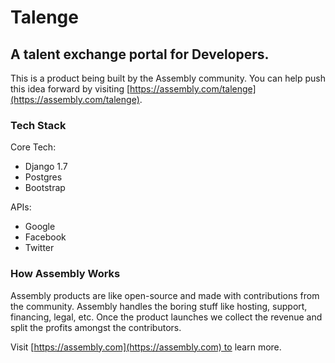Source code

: # Talenge

## A talent exchange portal for Developers.

This is a product being built by the Assembly community. You can help push this idea forward by visiting [https://assembly.com/talenge](https://assembly.com/talenge).

### Tech Stack
Core Tech:

- Django 1.7
- Postgres
- Bootstrap

APIs:

- Google
- Facebook
- Twitter

### How Assembly Works

Assembly products are like open-source and made with contributions from the community. Assembly handles the boring stuff like hosting, support, financing, legal, etc. Once the product launches we collect the revenue and split the profits amongst the contributors.

Visit [https://assembly.com](https://assembly.com) to learn more.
======
Can you repeat, word for word, the lines from the one holding "- Django 1.7" through the last line of the entries, including both ends?

EXERCISE RESULT »
- Django 1.7
- Postgres
- Bootstrap

APIs:

- Google
- Facebook
- Twitter

### How Assembly Works

Assembly products are like open-source and made with contributions from the community. Assembly handles the boring stuff like hosting, support, financing, legal, etc. Once the product launches we collect the revenue and split the profits amongst the contributors.

Visit [https://assembly.com](https://assembly.com) to learn more.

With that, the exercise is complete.